[Data entries]

---------------

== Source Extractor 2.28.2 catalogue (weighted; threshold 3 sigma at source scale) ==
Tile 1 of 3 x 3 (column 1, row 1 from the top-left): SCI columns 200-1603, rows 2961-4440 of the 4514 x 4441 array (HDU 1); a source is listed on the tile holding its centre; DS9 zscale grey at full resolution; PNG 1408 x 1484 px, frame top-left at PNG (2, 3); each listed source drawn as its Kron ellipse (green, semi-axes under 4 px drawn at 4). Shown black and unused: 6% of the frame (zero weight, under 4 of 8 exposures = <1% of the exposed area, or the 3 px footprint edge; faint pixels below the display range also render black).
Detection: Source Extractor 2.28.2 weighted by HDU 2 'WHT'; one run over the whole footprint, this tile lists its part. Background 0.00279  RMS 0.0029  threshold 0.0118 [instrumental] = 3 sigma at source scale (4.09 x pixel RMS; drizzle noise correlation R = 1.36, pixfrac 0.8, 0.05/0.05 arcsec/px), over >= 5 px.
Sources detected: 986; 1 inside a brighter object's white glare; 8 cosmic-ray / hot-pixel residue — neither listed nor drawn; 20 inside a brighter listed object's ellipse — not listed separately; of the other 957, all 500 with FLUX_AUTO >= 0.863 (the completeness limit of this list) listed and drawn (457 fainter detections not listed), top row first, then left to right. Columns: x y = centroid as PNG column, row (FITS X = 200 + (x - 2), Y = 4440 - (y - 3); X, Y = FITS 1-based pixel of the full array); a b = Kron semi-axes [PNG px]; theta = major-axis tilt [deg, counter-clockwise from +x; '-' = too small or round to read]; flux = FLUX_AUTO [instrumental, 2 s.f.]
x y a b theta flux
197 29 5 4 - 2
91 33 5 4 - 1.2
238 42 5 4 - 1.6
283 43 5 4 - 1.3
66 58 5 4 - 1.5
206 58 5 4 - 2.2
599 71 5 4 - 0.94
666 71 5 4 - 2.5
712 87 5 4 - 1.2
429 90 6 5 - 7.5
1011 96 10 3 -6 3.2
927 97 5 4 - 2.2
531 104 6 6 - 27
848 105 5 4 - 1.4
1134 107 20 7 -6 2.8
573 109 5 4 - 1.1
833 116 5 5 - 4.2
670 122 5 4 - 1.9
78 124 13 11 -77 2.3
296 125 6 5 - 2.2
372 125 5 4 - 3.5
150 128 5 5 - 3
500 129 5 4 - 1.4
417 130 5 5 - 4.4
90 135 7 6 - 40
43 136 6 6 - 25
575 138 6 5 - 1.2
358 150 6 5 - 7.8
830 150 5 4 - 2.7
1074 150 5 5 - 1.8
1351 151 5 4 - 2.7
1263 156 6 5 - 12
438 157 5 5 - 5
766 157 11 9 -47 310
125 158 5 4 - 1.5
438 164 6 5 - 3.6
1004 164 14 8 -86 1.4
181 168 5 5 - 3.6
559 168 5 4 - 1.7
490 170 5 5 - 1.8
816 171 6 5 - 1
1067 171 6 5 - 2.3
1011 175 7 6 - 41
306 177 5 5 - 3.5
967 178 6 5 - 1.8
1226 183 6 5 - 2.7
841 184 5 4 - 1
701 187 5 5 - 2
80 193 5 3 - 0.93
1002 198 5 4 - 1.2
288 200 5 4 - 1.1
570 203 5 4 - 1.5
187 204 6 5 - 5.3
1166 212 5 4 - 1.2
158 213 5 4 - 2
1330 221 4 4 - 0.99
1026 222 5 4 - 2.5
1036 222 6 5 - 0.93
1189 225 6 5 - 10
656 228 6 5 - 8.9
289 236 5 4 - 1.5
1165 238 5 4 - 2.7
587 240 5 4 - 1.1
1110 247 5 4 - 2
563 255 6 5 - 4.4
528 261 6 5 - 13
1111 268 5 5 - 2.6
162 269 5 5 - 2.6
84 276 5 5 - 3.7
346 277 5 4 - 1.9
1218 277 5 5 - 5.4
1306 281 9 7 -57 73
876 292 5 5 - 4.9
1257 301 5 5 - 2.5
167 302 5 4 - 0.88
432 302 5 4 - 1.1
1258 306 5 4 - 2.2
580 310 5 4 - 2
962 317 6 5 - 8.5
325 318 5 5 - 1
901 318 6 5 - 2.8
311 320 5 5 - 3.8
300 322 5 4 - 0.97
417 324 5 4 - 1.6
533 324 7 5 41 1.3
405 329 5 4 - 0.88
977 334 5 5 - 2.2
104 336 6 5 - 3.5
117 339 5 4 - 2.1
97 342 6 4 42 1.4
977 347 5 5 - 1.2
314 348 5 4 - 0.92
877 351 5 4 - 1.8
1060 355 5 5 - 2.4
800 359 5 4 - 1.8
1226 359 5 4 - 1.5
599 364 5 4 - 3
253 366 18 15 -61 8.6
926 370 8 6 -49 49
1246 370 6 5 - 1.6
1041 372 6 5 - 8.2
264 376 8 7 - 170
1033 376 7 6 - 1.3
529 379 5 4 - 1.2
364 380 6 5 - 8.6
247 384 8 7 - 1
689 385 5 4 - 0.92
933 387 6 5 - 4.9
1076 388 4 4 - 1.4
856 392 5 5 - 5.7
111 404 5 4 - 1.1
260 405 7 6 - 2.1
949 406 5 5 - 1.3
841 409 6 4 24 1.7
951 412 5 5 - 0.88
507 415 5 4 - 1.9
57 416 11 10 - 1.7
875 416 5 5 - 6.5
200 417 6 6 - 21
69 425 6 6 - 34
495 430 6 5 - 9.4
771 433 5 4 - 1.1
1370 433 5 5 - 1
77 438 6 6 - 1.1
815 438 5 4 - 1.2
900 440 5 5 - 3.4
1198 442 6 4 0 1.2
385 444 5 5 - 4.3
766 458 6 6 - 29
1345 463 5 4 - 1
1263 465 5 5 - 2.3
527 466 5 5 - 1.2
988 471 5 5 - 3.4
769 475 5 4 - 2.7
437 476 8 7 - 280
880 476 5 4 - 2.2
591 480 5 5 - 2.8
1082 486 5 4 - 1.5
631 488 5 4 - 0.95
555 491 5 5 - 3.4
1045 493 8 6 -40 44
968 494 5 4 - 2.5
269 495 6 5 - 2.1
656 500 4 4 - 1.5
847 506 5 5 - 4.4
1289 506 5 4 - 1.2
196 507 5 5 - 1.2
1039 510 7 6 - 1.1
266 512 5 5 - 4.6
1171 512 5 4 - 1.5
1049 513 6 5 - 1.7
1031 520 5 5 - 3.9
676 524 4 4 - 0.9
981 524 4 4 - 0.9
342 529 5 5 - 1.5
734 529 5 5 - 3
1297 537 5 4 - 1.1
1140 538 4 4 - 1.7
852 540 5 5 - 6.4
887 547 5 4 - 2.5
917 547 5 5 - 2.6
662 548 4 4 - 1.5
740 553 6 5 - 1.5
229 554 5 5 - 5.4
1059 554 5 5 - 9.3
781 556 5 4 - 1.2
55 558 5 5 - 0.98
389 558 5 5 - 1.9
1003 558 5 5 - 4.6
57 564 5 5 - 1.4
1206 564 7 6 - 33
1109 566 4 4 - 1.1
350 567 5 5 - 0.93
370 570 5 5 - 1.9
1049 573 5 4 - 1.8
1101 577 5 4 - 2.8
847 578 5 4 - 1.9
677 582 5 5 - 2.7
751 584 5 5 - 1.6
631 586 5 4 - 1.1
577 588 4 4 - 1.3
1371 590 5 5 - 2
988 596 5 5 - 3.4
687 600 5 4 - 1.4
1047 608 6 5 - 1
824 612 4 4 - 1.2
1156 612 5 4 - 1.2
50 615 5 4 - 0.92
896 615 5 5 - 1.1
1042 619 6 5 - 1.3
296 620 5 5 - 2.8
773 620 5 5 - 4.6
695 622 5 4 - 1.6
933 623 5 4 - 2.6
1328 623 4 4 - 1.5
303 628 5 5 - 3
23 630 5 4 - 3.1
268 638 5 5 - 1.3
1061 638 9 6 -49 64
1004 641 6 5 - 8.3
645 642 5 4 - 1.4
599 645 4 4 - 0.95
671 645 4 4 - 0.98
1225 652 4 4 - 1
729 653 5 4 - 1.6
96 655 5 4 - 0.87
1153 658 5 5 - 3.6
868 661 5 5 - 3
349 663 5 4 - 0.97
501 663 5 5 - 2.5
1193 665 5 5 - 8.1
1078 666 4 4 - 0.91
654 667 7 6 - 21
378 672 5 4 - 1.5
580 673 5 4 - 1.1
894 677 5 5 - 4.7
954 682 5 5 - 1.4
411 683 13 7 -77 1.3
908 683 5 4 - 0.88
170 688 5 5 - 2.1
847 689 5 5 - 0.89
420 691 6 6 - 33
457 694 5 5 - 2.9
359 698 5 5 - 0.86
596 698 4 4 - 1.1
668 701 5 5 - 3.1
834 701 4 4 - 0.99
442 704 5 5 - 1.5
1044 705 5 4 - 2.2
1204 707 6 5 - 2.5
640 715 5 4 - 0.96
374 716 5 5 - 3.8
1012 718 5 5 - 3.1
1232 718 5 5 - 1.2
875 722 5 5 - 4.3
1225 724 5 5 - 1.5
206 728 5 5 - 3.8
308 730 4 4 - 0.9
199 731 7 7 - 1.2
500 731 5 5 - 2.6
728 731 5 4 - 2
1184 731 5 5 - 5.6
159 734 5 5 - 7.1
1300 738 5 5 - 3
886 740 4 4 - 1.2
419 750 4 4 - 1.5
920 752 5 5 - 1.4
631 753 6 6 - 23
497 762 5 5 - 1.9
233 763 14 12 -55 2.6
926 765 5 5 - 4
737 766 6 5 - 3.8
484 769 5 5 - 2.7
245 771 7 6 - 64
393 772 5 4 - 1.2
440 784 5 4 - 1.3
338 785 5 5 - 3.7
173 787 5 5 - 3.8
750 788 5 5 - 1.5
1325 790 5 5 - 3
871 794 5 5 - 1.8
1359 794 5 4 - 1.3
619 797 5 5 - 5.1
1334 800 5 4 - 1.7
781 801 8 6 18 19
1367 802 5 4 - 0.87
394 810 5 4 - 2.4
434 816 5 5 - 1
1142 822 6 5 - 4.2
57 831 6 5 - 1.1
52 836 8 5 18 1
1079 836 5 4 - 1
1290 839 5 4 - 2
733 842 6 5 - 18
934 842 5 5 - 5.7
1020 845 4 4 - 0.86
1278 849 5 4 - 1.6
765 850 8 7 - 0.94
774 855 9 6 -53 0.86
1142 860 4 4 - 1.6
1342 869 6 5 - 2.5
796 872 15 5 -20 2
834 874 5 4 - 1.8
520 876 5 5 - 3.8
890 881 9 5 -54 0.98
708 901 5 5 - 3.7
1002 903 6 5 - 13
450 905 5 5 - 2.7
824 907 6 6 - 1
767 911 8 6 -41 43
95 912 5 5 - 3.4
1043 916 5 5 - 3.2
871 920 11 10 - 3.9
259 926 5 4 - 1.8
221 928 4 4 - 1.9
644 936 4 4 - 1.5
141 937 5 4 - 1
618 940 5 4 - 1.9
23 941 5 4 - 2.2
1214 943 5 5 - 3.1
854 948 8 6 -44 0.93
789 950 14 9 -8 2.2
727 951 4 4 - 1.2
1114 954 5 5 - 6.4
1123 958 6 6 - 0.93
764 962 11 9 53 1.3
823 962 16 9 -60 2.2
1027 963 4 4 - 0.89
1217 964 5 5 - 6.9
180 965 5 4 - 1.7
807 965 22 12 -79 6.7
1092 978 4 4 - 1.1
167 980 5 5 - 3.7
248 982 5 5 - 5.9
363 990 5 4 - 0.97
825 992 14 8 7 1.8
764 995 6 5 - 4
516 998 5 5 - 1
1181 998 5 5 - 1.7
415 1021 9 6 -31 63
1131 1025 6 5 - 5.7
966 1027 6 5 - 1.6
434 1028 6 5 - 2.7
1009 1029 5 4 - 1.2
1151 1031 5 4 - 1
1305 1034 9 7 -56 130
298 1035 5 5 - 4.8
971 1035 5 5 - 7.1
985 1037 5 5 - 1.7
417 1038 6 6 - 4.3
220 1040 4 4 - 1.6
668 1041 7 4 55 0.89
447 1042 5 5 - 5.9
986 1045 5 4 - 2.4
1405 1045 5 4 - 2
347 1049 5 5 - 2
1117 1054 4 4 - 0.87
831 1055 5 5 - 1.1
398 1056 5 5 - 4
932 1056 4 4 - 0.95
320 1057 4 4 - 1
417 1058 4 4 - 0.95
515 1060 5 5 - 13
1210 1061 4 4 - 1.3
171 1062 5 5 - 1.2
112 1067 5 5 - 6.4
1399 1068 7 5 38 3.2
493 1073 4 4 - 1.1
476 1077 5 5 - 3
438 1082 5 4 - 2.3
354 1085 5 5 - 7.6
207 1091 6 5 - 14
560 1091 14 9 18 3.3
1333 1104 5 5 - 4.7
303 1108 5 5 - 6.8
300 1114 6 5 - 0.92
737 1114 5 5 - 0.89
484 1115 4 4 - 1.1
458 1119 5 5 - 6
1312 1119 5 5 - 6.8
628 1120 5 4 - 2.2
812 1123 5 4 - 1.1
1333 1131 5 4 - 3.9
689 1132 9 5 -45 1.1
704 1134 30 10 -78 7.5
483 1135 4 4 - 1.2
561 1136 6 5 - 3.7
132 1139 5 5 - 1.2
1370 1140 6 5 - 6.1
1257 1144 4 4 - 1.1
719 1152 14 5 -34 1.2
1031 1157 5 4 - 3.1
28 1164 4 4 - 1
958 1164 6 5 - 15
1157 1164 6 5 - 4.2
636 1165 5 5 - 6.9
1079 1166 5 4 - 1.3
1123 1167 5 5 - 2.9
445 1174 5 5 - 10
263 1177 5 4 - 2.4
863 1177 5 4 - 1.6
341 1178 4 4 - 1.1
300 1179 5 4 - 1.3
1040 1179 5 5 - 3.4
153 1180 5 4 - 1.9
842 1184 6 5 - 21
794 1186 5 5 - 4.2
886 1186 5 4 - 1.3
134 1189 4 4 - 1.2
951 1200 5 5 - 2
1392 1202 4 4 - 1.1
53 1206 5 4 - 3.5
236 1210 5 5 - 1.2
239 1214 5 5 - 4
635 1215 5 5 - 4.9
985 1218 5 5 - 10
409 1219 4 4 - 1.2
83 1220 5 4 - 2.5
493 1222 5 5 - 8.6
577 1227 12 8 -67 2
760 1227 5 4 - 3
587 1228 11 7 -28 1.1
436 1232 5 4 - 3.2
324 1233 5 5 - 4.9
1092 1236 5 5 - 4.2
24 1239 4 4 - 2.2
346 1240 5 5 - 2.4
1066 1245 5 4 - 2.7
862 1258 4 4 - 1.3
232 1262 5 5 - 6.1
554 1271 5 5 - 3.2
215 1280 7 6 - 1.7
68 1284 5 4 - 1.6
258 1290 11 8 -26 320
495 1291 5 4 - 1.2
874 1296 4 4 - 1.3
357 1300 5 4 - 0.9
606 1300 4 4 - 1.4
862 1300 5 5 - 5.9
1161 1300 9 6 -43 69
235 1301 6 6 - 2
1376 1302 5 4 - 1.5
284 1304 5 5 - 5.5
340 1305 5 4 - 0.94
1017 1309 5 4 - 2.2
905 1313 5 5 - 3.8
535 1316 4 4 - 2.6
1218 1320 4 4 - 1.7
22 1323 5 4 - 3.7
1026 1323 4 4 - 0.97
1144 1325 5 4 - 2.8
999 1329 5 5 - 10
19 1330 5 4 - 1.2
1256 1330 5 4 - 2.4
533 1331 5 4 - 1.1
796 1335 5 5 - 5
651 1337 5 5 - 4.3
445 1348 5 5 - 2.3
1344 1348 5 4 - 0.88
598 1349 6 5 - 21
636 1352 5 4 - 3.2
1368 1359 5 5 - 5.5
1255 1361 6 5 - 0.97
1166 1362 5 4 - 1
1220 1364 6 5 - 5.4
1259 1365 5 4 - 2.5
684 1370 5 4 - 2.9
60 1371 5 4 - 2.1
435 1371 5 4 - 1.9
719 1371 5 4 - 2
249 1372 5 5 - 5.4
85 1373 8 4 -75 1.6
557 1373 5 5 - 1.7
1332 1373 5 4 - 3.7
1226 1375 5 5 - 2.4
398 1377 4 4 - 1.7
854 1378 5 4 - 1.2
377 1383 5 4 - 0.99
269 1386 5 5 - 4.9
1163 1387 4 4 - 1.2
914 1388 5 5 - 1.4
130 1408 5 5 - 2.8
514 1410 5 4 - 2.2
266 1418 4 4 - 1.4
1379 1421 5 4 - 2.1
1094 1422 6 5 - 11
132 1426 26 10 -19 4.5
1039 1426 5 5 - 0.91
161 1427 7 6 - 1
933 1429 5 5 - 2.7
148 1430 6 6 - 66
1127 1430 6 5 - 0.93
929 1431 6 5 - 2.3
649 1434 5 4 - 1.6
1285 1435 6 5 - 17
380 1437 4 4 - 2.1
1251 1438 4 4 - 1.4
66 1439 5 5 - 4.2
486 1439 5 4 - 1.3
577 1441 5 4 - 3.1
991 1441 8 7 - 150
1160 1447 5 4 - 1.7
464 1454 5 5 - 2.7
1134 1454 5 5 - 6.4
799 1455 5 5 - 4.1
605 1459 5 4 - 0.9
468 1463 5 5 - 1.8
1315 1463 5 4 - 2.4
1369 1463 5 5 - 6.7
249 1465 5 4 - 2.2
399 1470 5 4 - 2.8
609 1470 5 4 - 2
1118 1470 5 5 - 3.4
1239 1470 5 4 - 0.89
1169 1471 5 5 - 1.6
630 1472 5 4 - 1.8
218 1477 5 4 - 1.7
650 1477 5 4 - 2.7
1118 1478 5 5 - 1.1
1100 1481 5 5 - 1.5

---------------

▶ **SHORT PROBLEM**
Turn everything from the start of the records down to the line containing "Tile 1 of 3" into a Markdown table with the columns Row and Line, one row per line and no blank lines.

▶ **THE RESULT**
| Row | Line |
|---|---|
| 1 | == Source Extractor 2.28.2 catalogue (weighted; threshold 3 sigma at source scale) == |
| 2 | Tile 1 of 3 x 3 (column 1, row 1 from the top-left): SCI columns 200-1603, rows 2961-4440 of the 4514 x 4441 array (HDU 1); a source is listed on the tile holding its centre; DS9 zscale grey at full resolution; PNG 1408 x 1484 px, frame top-left at PNG (2, 3); each listed source drawn as its Kron ellipse (green, semi-axes under 4 px drawn at 4). Shown black and unused: 6% of the frame (zero weight, under 4 of 8 exposures = <1% of the exposed area, or the 3 px footprint edge; faint pixels below the display range also render black). |